Par ailleurs, le concept d’économie de guerre ne nous semble pas compatible avec cette pratique, qui revient à demander à la base industrielle et technologique de défense (BITD) d’assurer durablement la trésorerie de ministère.

J’en viens à un autre enjeu majeur : l’information du Parlement.

Monsieur le ministre, je ne puis que déplorer que les assemblées ne disposent pas des éléments nécessaires à leur éclairage.

Nous avons réussi à obtenir hier – hier seulement ! – un chiffrage des surcoûts supportés en 2024 par les armées du fait de la situation en Nouvelle-Calédonie, du déploiement des forces de l’Otan sur le front oriental de l’Europe, des jeux Olympiques et de la guerre en Ukraine. Cette communication est tout de même un peu tardive… Permettez-moi de relever, à ce propos, un effet positif de la censure, qui, en nous laissant un mois de travail supplémentaire, nous a au moins permis d’obtenir ces documents.

Ces surcoûts conditionnent le report de charges, qui risque fort d’approcher, voire de dépasser 7 milliards d’euros. Selon les calculs que nous avons pu faire cette nuit, 500 à 600 millions d’euros pourraient encore s’ajouter aux reports évoqués. Le total approcherait ainsi 7,5 milliards d’euros.

Toujours au sujet de l’information du Parlement, je me dois de revenir sur les cibles et résultats des indicateurs d’activité des forces et de disponibilité des matériels, dont nous ne disposons plus depuis trois ans.

Nous avons peine à penser que nos challengers et potentiels agresseurs attendent les documents budgétaires du Gouvernement pour avoir une idée précise du niveau d’activité de nos forces et de l’état de nos matériels…

M. Sébastien Lecornu, ministre des armées. Et pourtant si !

M. Dominique de Legge, rapporteur spécial. Vous faites valoir que la France était, jusqu’à présent, l’un des rares pays à publier ces indicateurs. Soit, mais elle est aussi l’un des rares pays dont la Constitution permet au chef de l’État d’engager les forces sans passer par le Parlement…

M. Sébastien Lecornu, ministre. Mais non !

M. Dominique de Legge, rapporteur spécial. Je vous renvoie à l’article 35 de notre Constitution. Une telle prérogative a pour nécessaire contrepartie une relation de confiance entre les pouvoirs exécutif et législatif quant à la réalité des forces et des financements militaires.

Le Gouvernement ne rendra certainement pas service à nos armées en limitant l’information de la représentation nationale, à l’heure où cette dernière est invitée à chercher des économies de toutes parts, sur le fondement d’une évaluation critique des politiques publiques.

# MATÉRIEL FOURNI
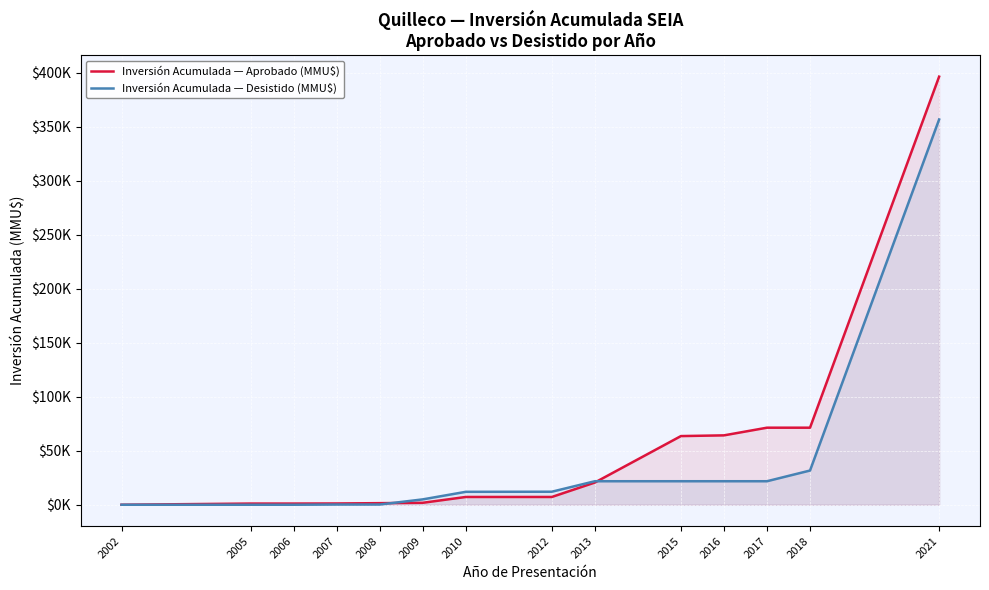

Between 2005 and 2010, which is larger?

2010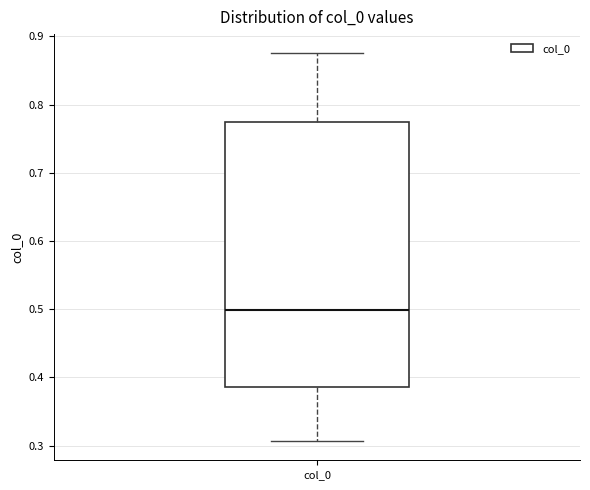

Where is the upper edge of the box for col_0 on the y-axis? The values are not printed on the chart, so give them approximately, as read against the axis.

0.77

# CONSIGNE 1
Recopiez l'extrait sur le budget des armées de « M. Dominique de Legge, rapporteur spécial. Je » à « des financements militaires. ».
# CONSIGNE 2
Prolongez l'extrait sur le budget des armées au-delà de sa dernière phrase.
Le matériel provient d'une autre source que l'extrait sur le budget des armées.

# ZONE DE RÉPONSE 1
M. Dominique de Legge, rapporteur spécial. Je vous renvoie à l’article 35 de notre Constitution. Une telle prérogative a pour nécessaire contrepartie une relation de confiance entre les pouvoirs exécutif et législatif quant à la réalité des forces et des financements militaires.

# ZONE DE RÉPONSE 2
Monsieur le ministre, nous restons attachés à la lettre de la LPM et à l’esprit ayant guidé sa construction. En accordant annuellement les crédits sollicités, qui correspondent à la programmation militaire, nous respectons les engagements pris. Mais le Gouvernement doit, plus que jamais, faire montre d’une plus grande rigueur dans la gestion des crédits et d’une meilleure considération pour la représentation nationale.

Mes chers collègues, sous ces réserves, la commission des finances vous invite à voter ces crédits.

M. le président. La parole est à Mme la rapporteure pour avis, en remplacement de M. Pascal Allizard, rapporteur pour avis.

Mme Gisèle Jourda, en remplacement de M. Pascal Allizard, rapporteur pour avis de la commission des affaires étrangères, de la défense et des forces armées. Monsieur le président, monsieur le ministre, mes chers collègues, le programme 144, regroupant les crédits dédiés au renseignement et à la prospective du ministère des armées, est doté de 2 milliards d’euros pour 2025. Cette enveloppe progresse ainsi de près de 6 % par rapport à 2024.

La loi de programmation militaire pour les années 2024 à 2030 prévoyait un effort historique en faveur de l’innovation de défense, les besoins retenus au titre du patch innovation dépassant 10 milliards d’euros pour la période considérée.

Le projet de loi de finances pour 2025 va au-delà de la trajectoire initiale : les crédits dédiés à l’innovation atteignent près de 1,3 milliard d’euros, contre un peu plus de 1,2 milliard d’euros prévus par la LPM.

Hors dissuasion, les crédits d’études amont s’établiront ainsi à 832 millions d’euros, un montant supérieur de 68 millions d’euros à l’annuité 2025 de la LPM.

Un tel effort, consenti dès les premières années de mise en œuvre de la LPM, va dans le bon sens. La situation est-elle pour autant idyllique ? Pas tout à fait.

Si les armées affirment n’avoir identifié aucune impasse dans les études qui seront lancées au cours des prochaines années, les industriels ont mis en lumière plusieurs points de vigilance.

Par ailleurs, les conséquences de l’annulation de 33 millions d’euros prévue en 2024, affectant principalement les crédits dédiés à l’innovation, ne sont pas encore connues. Il n’est pas exclu que cette coupe dans les moyens du programme 144 impose le report de certaines opérations dont le lancement était prévu en 2025.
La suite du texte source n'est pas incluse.